That's gonna go over like a lead balloon.


----------



## Bill The Grill Guy (Oct 20, 2005)

Good luck fellers.


----------



## txpgapro (Oct 20, 2005)

Good luck guys, and stay sober long enough to meet the turn ins!  :grin:


----------



## Guest (Oct 20, 2005)

Do I see another PodCast on the horizon?  8-[


----------



## Captain Morgan (Oct 20, 2005)

actually I think Jack is too serious about his q to get drunk.  finney and I, on the other hand....


----------



## WalterSC (Oct 20, 2005)

The Joker said:
			
		

> Do I see another PodCast on the horizon?  8-[





Yea bring that to the Q cup it will be a PodCast and a half with all the folks there , Hehehehehe!!


----------



## Jack W. (Oct 20, 2005)

Kloset BBQR said:
			
		

> Good luck guys, wish I could be there.  Lived 3 years in Columbia (courtesy of the U.S. Army) Great town!  Go Cocks!
> 
> Question: I noticed that this contest is sponsored by the South Carolina Barbecue Association.  Which of your many contests are KCBS sponsored events that qualify as the S.C. state championship and the champion gets an invite to the American Royal Invitational and Jack Daniels?



The KCBS sponsored state championship is located in Greenwood.  It takes place in July.  It is a well run and excellent event to attend.  Many of the Fla. boys show up for that one. 

Good Q!

Jack


----------



## Jack W. (Oct 20, 2005)

Captain Morgan said:
			
		

> actually I think Jack is too serious about his q to get drunk.  finney and I, on the other hand....



I't's not really a serious thing.  If you think back to SOTB and remember how you felt right around noon.   Then think how you felt on load out until Woody sparked the party.  I'd rather not feel that way in my present advanced age.  I quit drinkin at comps years ago.  Jethro on the other hand...

Good Q!

Jack


----------



## WalterSC (Oct 20, 2005)

Jack W. said:
			
		

> [quote="Captain Morgan":ngtud3sq]actually I think Jack is too serious about his q to get drunk.  finney and I, on the other hand....

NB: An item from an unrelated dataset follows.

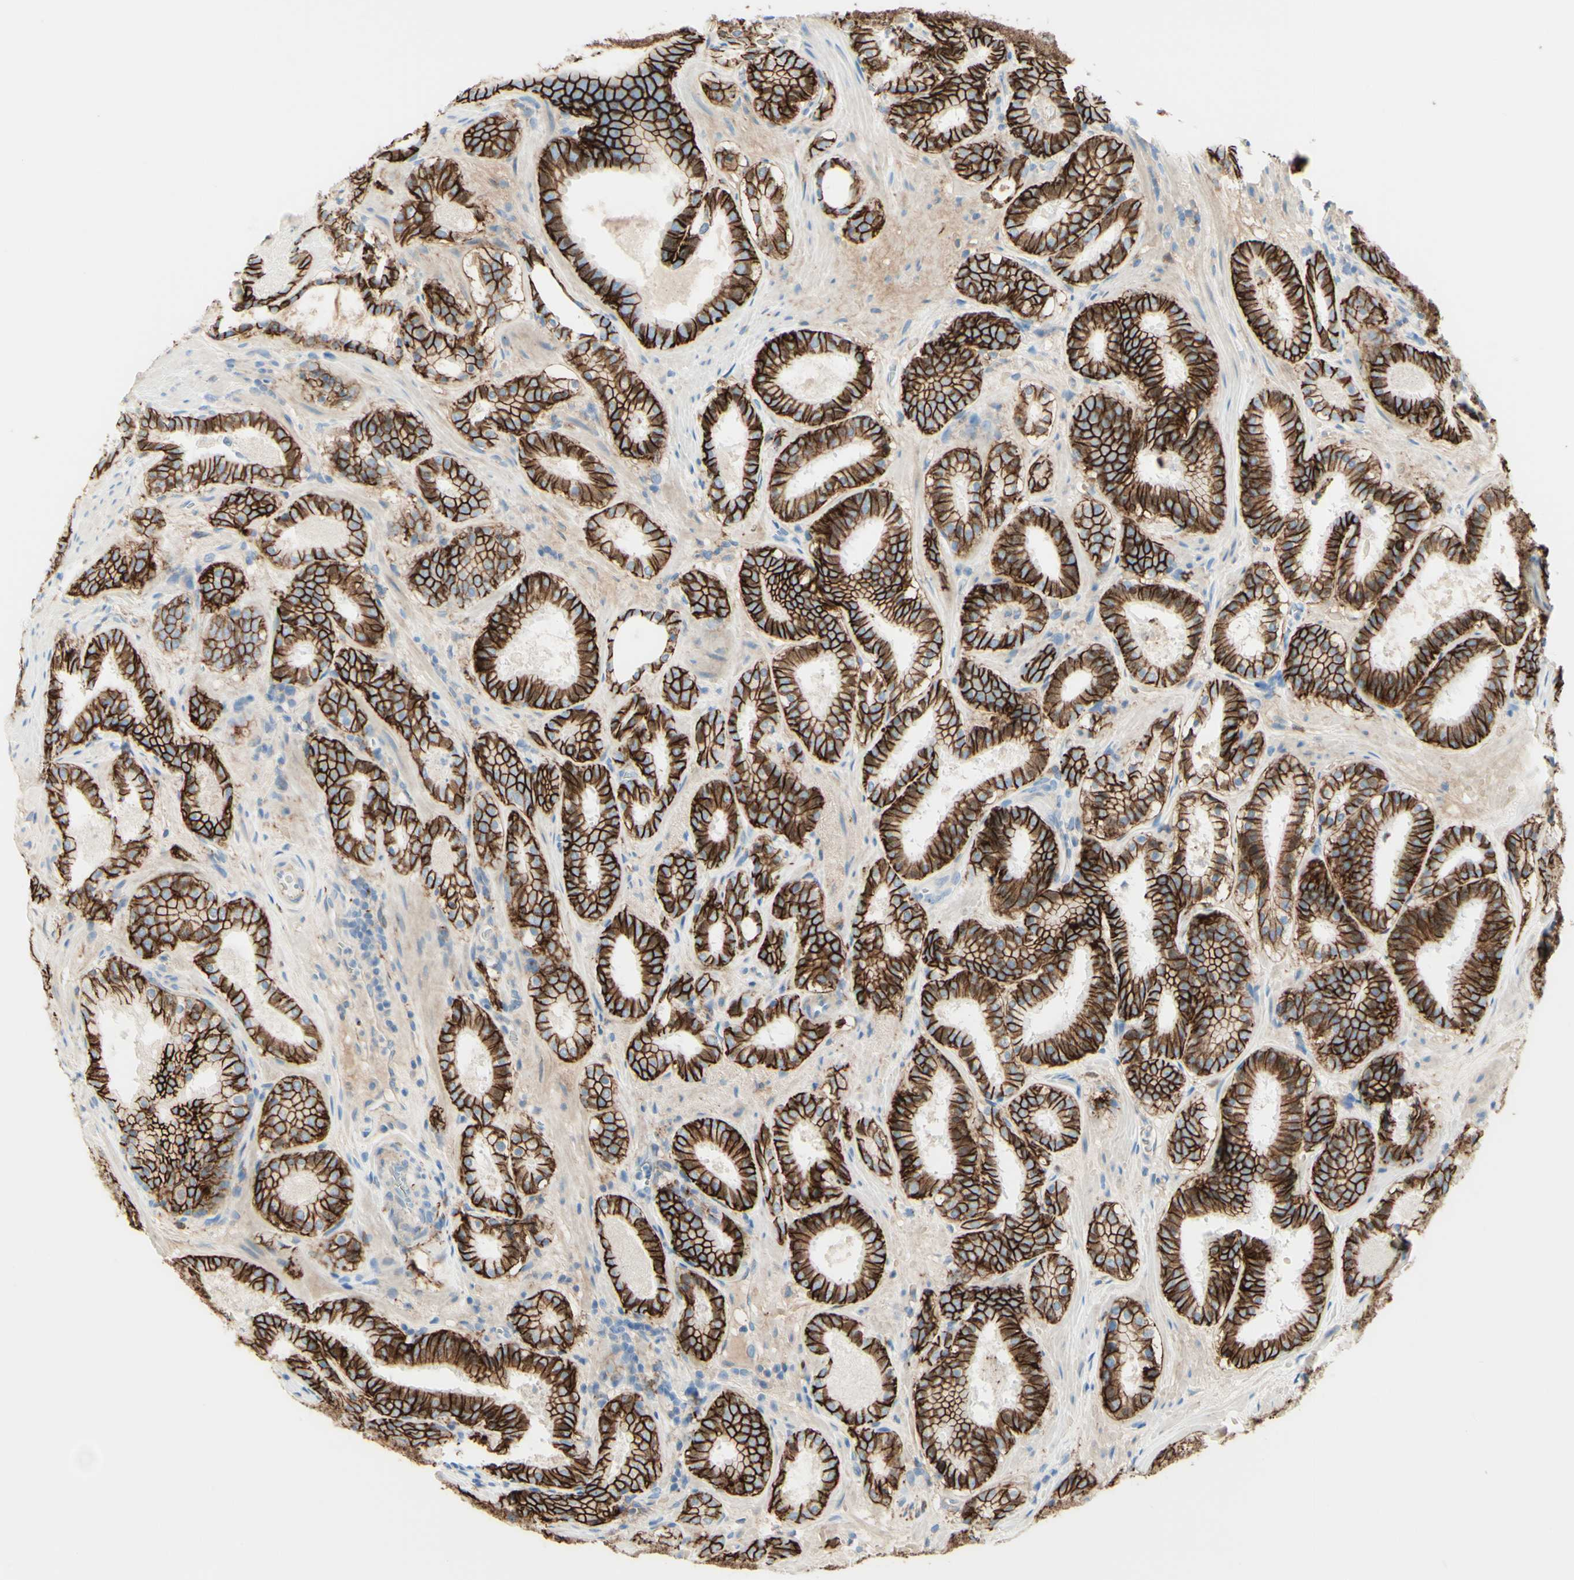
{"staining": {"intensity": "strong", "quantity": ">75%", "location": "cytoplasmic/membranous"}, "tissue": "prostate cancer", "cell_type": "Tumor cells", "image_type": "cancer", "snomed": [{"axis": "morphology", "description": "Adenocarcinoma, Low grade"}, {"axis": "topography", "description": "Prostate"}], "caption": "An IHC micrograph of tumor tissue is shown. Protein staining in brown shows strong cytoplasmic/membranous positivity in low-grade adenocarcinoma (prostate) within tumor cells.", "gene": "ALCAM", "patient": {"sex": "male", "age": 69}}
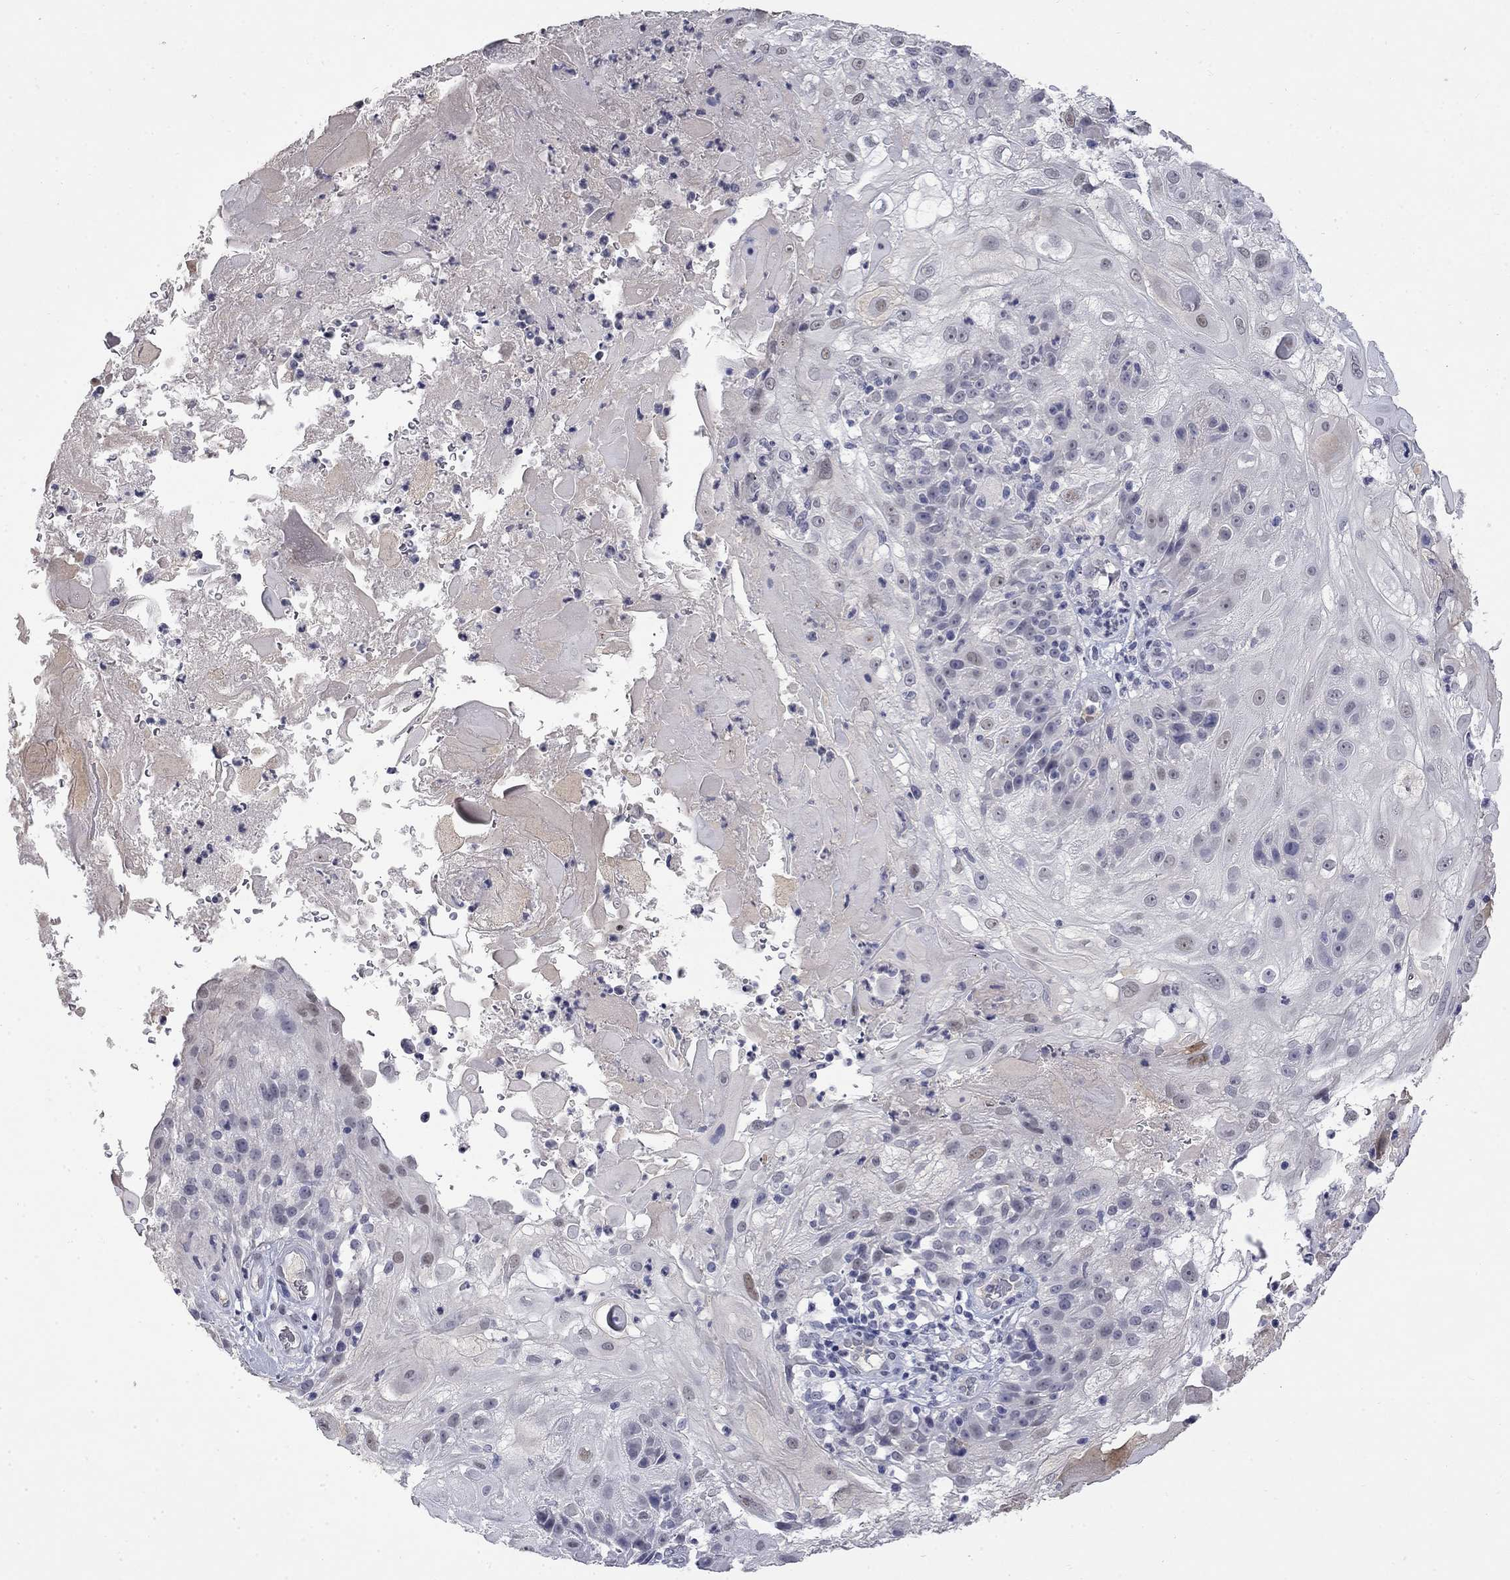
{"staining": {"intensity": "negative", "quantity": "none", "location": "none"}, "tissue": "skin cancer", "cell_type": "Tumor cells", "image_type": "cancer", "snomed": [{"axis": "morphology", "description": "Normal tissue, NOS"}, {"axis": "morphology", "description": "Squamous cell carcinoma, NOS"}, {"axis": "topography", "description": "Skin"}], "caption": "Tumor cells are negative for protein expression in human squamous cell carcinoma (skin).", "gene": "SLC51A", "patient": {"sex": "female", "age": 83}}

I't's not really a serious thing.  If you think back to SOTB and remember how you felt right around noon.   Then think how you felt on load out until Woody sparked the party.  I'd rather not feel that way in my present advanced age.  I quit drinkin at comps years ago.  Jethro on the other hand...

Good Q!

Jack[/quote:ngtud3sq]

Hangovers hurt more than they used to is a fact !!! LOL


----------



## Jack W. (Oct 21, 2005)

JTsBBQ said:
			
		

> JTs BBQ will be there! Please stop by Looking forward to seeing everyone.



JT

Good to see you over here.  

Good Q!

Jack


----------



## Kloset BBQR (Oct 21, 2005)

Finney said:
			
		

> Just let us know when you're leading this way Kloset.  We'll make it a party.
> 
> Hog Happnin in Shelby, NC is a State Championship.  Next month.
> 
> ...



Thanks Chris and Raine,

I'm definitely going to do one next year. Probably in North Carolina.  My cooker is not finished yet and we could get snow at any time so It will definitely be next year.  Hope we can all get together at one of these contests.


----------